Whensthepaintdry? Posted Sunday at 10:31 PM Posted Sunday at 10:31 PM @villainx @Value_Added That would make more sense. Let’s say you are still working a middle-class job and you’ve built up a good nest egg, but still need to let compounding work its magic. You don’t really think it’s time to sell off positions for income yet, and you don’t have many dividend positions. You want a little more income, but don’t feel like picking up extra shifts anymore at work. (This is where I think I am at.) Is it complete nonsense to think you can take, let’s say, a $ 100,000 and supplement $ 10-15 thousand dollars of income with options? And I’m not talking about crazy long shots. For example, I always try to do a few a year and this year I did one on hsy. I’m open to this being shut down for being a stupid idea because I keep telling myself to just invest it for the long term and go to work.
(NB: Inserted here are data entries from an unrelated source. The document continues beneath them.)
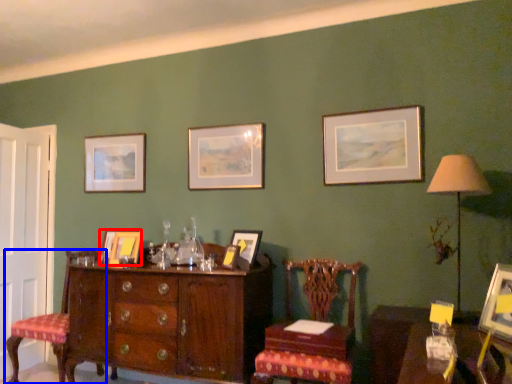
Question: Which object is further to the camera taking this photo, picture frame (highlighted by a red box) or chair (highlighted by a blue box)?

Choices:
 (A) picture frame
 (B) chair

Answer: (A)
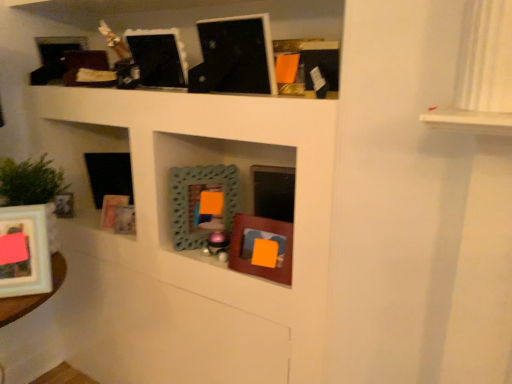
Question: From a real-world perspective, is teal textured mirror at center, acting as the 7th picture frame starting from the left, located beneath matte white picture frame at lower left, which appears as the 8th picture frame when viewed from the right?

Choices:
 (A) yes
 (B) no

Answer: (B)

Question: Is teal textured mirror at center, acting as the 7th picture frame starting from the left, at the left side of matte white picture frame at lower left, arranged as the 2th picture frame when viewed from the left?

Choices:
 (A) no
 (B) yes

Answer: (A)

Question: Is teal textured mirror at center, which is the 3th picture frame from right to left, thinner than matte white picture frame at lower left, arranged as the 2th picture frame when viewed from the left?

Choices:
 (A) yes
 (B) no

Answer: (A)

Question: Can you confirm if teal textured mirror at center, which is the 3th picture frame from right to left, is smaller than matte white picture frame at lower left, arranged as the 2th picture frame when viewed from the left?

Choices:
 (A) yes
 (B) no

Answer: (A)

Question: From the image's perspective, is teal textured mirror at center, acting as the 7th picture frame starting from the left, under matte white picture frame at lower left, which appears as the 8th picture frame when viewed from the right?

Choices:
 (A) no
 (B) yes

Answer: (A)

Question: Is teal textured mirror at center, which is the 3th picture frame from right to left, positioned far away from matte white picture frame at lower left, which appears as the 8th picture frame when viewed from the right?

Choices:
 (A) yes
 (B) no

Answer: (B)

Question: Is matte white picture frame at lower left, arranged as the 2th picture frame when viewed from the left, at the back of wooden picture frame at lower left, placed as the 5th picture frame when sorted from right to left?

Choices:
 (A) no
 (B) yes

Answer: (A)

Question: From the image's perspective, would you say wooden picture frame at lower left, placed as the 5th picture frame when sorted from right to left, is positioned over matte white picture frame at lower left, arranged as the 2th picture frame when viewed from the left?

Choices:
 (A) no
 (B) yes

Answer: (B)

Question: Considering the relative positions of wooden picture frame at lower left, placed as the 5th picture frame when sorted from right to left, and matte white picture frame at lower left, which appears as the 8th picture frame when viewed from the right, in the image provided, is wooden picture frame at lower left, placed as the 5th picture frame when sorted from right to left, to the right of matte white picture frame at lower left, which appears as the 8th picture frame when viewed from the right, from the viewer's perspective?

Choices:
 (A) no
 (B) yes

Answer: (B)

Question: Can you see wooden picture frame at lower left, placed as the 5th picture frame when sorted from right to left, touching matte white picture frame at lower left, which appears as the 8th picture frame when viewed from the right?

Choices:
 (A) no
 (B) yes

Answer: (A)

Question: From a real-world perspective, is wooden picture frame at lower left, placed as the 5th picture frame when sorted from right to left, physically below matte white picture frame at lower left, arranged as the 2th picture frame when viewed from the left?

Choices:
 (A) no
 (B) yes

Answer: (B)

Question: From a real-world perspective, does wooden picture frame at lower left, arranged as the 5th picture frame when viewed from the left, stand above matte white picture frame at lower left, arranged as the 2th picture frame when viewed from the left?

Choices:
 (A) yes
 (B) no

Answer: (B)

Question: Does matte white picture frame at lower left, arranged as the 2th picture frame when viewed from the left, have a greater height compared to wooden picture frame at lower left, placed as the 5th picture frame when sorted from right to left?

Choices:
 (A) no
 (B) yes

Answer: (B)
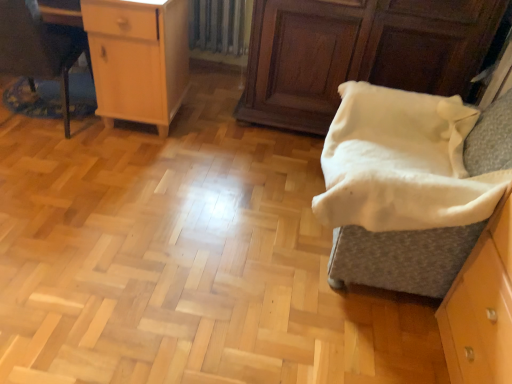
Image resolution: width=512 pixels, height=384 pixels. I want to click on free space to the left of wooden cabinet at upper right, so click(x=208, y=130).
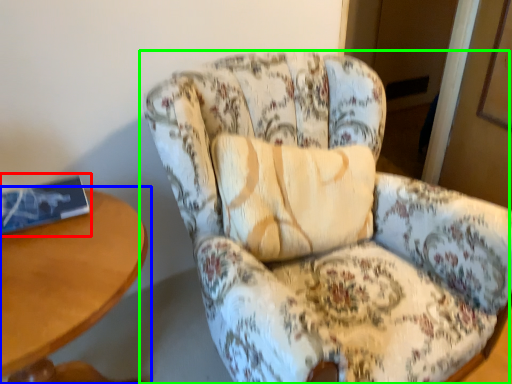
Question: Based on their relative distances, which object is farther from book (highlighted by a red box)? Choose from table (highlighted by a blue box) and chair (highlighted by a green box).

Choices:
 (A) table
 (B) chair

Answer: (B)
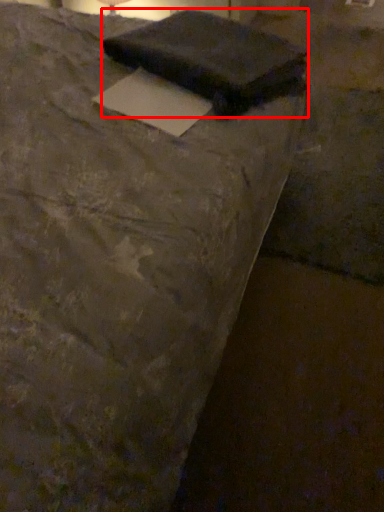
Question: Observing the image, what is the correct spatial positioning of writing (annotated by the red box) in reference to writing?

Choices:
 (A) right
 (B) left

Answer: (A)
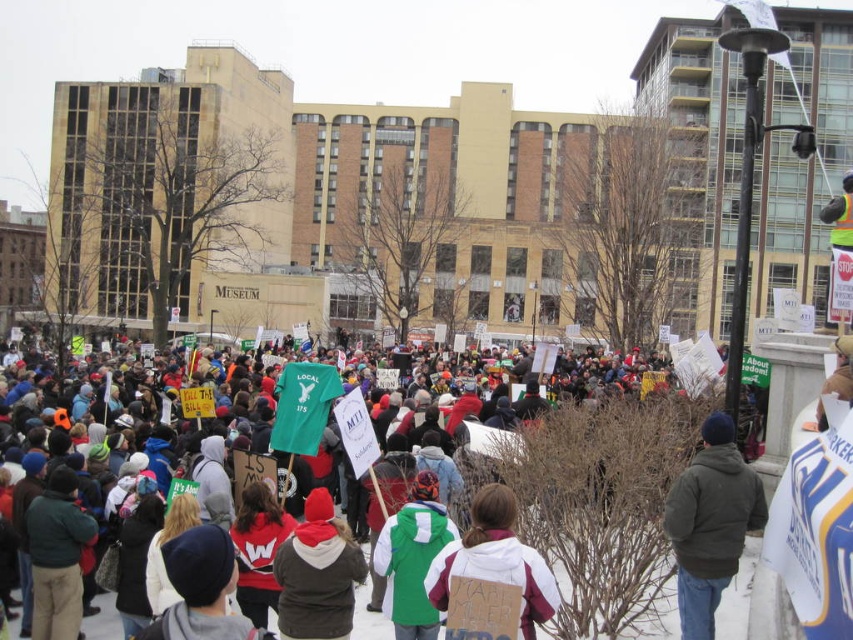
You are a photographer at the protest and want to capture a photo that includes both the red knit cap at center and the green fabric jacket at lower left. Based on their positions, which object should you focus on first to ensure both are in frame?

The red knit cap at center is above the green fabric jacket at lower left, so you should focus on the red knit cap at center first to ensure both are in frame.

Consider the image. You are a photographer standing at the center of the square, and you want to capture a photo of the dark green jacket at lower right. Which direction should you move to get a better shot?

The dark green jacket at lower right is located at point 0.817 on the x axis and 0.834 on the y axis, so you should move to the right and slightly forward to get a better shot.

You are a photographer standing at the camera position in the scene. You want to capture a closeup shot of the point at coordinate (309, 634). Given that your camera has a maximum focus range of 100 feet, will you be able to focus on that point?

The point at coordinate (309, 634) is 119.98 feet away from the camera, which exceeds the maximum focus range of 100 feet. Therefore, the camera cannot focus on that point.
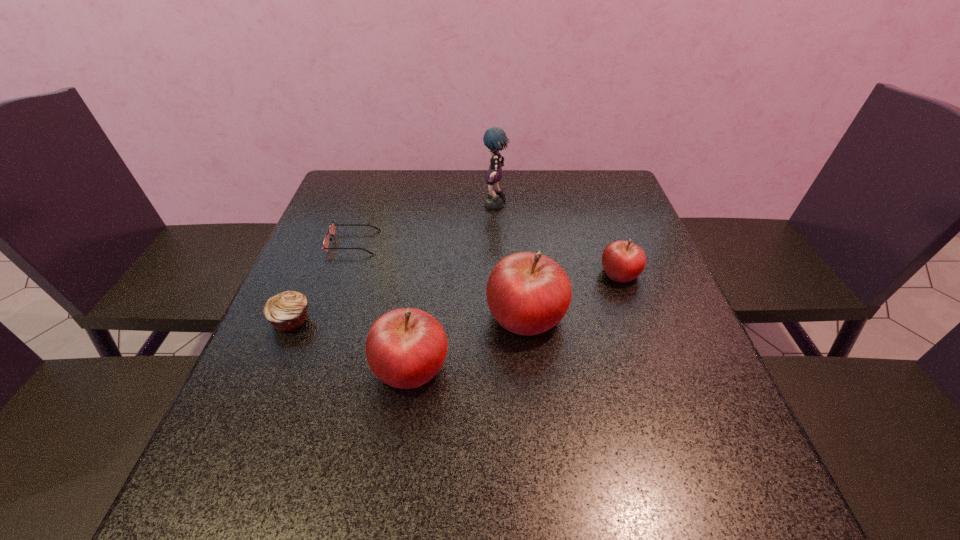
Locate an element on the screen. The image size is (960, 540). vacant space that satisfies the following two spatial constraints: 1. on the bridge of the shortest object; 2. on the back side of the third shortest object is located at coordinates (343, 273).

Where is `free region that satisfies the following two spatial constraints: 1. on the back side of the muffin; 2. on the right side of the third farthest object`? free region that satisfies the following two spatial constraints: 1. on the back side of the muffin; 2. on the right side of the third farthest object is located at coordinates 311,273.

Identify the location of free space that satisfies the following two spatial constraints: 1. on the bridge of the second apple from right to left; 2. on the right side of the shortest object. The height and width of the screenshot is (540, 960). (327, 315).

The width and height of the screenshot is (960, 540). In order to click on free location that satisfies the following two spatial constraints: 1. on the front-facing side of the tallest object; 2. on the front side of the fourth shortest object in this screenshot , I will do `click(503, 367)`.

I want to click on free location that satisfies the following two spatial constraints: 1. on the back side of the farthest apple; 2. on the left side of the fifth tallest object, so click(x=311, y=273).

Locate an element on the screen. The image size is (960, 540). free point that satisfies the following two spatial constraints: 1. on the front-facing side of the second apple from right to left; 2. on the right side of the tallest object is located at coordinates (500, 315).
Gregmal Posted Sunday at 10:36 PM Posted Sunday at 10:36 PM 1 minute ago, Whensthepaintdry? said: Is it complete nonsense to think you can take, let’s say, a $ 100,000 and supplement $ 10-15 thousand dollars of income with options? Nah that’s totally doable if you’re willing to sell them. Use some value investing instinct and find mispriced options and then just play in that sandbox. One of the best I’ve done was CLF coming out of Covid where you could grab $1-2 per share every 2-3 weeks selling OTM puts. MSGE last couple years has been great too. Sure there’s plenty of other securities where this happens too.